▸ **Instructions to follow**
Go line by line through the data below and count those that hold "zizu". Return only the number.

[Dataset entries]
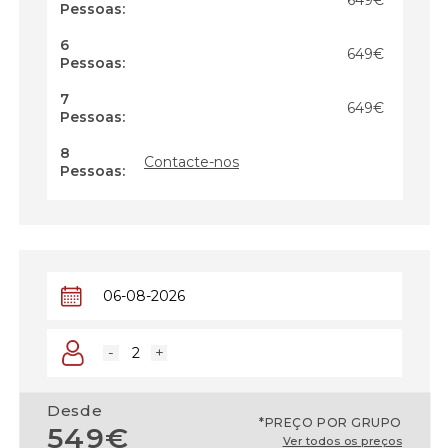
649€
Pessoas:
6
649€
Pessoas:
7
649€
Pessoas:
8
Contacte-nos
Pessoas:
-
+
Desde
*PREÇO POR GRUPO
549€
Ver todos os preços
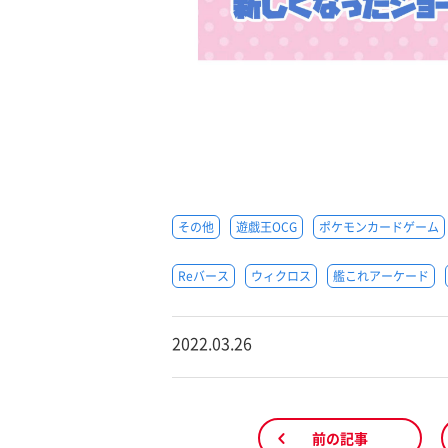
その他
遊戯王OCG
ポケモンカードゲーム
Reバース
ウィクロス
艦これアーケード
2022.03.26
前の記事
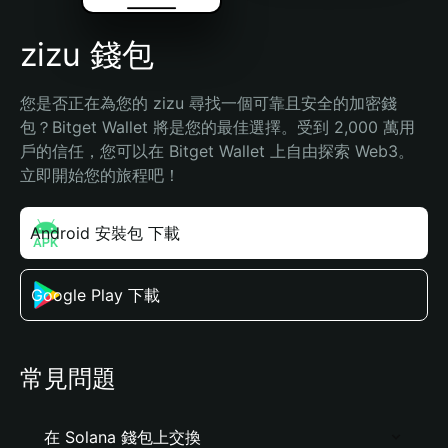
zizu 錢包
您是否正在為您的 zizu 尋找一個可靠且安全的加密錢
包？Bitget Wallet 將是您的最佳選擇。受到 2,000 萬用
戶的信任，您可以在 Bitget Wallet 上自由探索 Web3。
立即開始您的旅程吧！
Android 安裝包 下載
Google Play 下載
常見問題
在 Solana 錢包上交換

▸ **Exercise response**
2